Fala-se, portanto, da importância dos cuidados paliativos e para evitar “toda obsessão terapêutica ou intervenções desproporcionais”, reiterando que “a vida é um direito, não a morte, a qual precisa ser acolhida, não aplicada”. Entre as graves violações da dignidade humana, encontra lugar também o “descarte” das pessoas com deficiência.
Teoria de gênero
Depois de reiterar que em relação às pessoas homossexuais deve ser evitada “toda marca de injusta discriminação” e particularmente toda forma de agressão e violência, denunciando “como contrário à dignidade humana” o fato de que em alguns lugares pessoas “são encarceradas, torturadas e até mesmo privadas da vida unicamente pela sua orientação sexual”.
Ao mesmo tempo, a Igreja evidencia os intensos pontos críticos da teoria de gênero, “que é perigosíssima porque cancela as diferenças na pretensão de tornar todos iguais”. A Igreja recorda que “a vida humana, em todos os seus componentes, físicos e espirituais, é um dom de Deus, que se deve acolher com gratidão e colocar a serviço do bem. Querer dispor de si, como prescreve a teoria de gênero (…) não significa outra coisa senão ceder à antiquíssima tentação do homem que se faz Deus”.
O documento explica que a teoria do gênero quer “negar a maior das diferenças possíveis entre os seres viventes: a diferença sexual”. “Tal diferença fundante é não só a maior, mas a mais bela e a mais potente: na dualidade homem-mulher, ela alcança a mais admirável reciprocidade e é assim a fonte daquele milagre, que não deixa de surpreender-nos, qual é a chegada de novos seres humanos ao mundo.
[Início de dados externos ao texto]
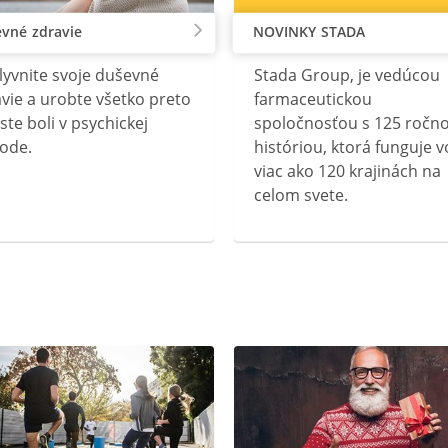
vné zdravie
NOVINKY STADA
lyvnite svoje duševné
Stada Group, je vedúcou
vie a urobte všetko preto
farmaceutickou
ste boli v psychickej
spoločnosťou s 125 ročn
ode.
históriou, ktorá funguje v
viac ako 120 krajinách na
celom svete.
Neste sentido, o respeito ao próprio corpo e àquele dos outros é essencial diante da proliferação dos pretensos novos direitos, propostos pela teoria de gênero”.
Violência digital
O elenco se completa com a “violência digital”, e cita as novas formas de violência se difundem através das redes sociais, por exemplo o cyberbullying, a difusão da pornografia e de exploração das pessoas para fins sexuais ou através dos jogos de azar.
A declaração se encerra exortando “a colocar o respeito pela dignidade da pessoa humana, para além de toda circunstância, ao centro dos esforços pelo bem comum e de todo ordenamento jurídico”.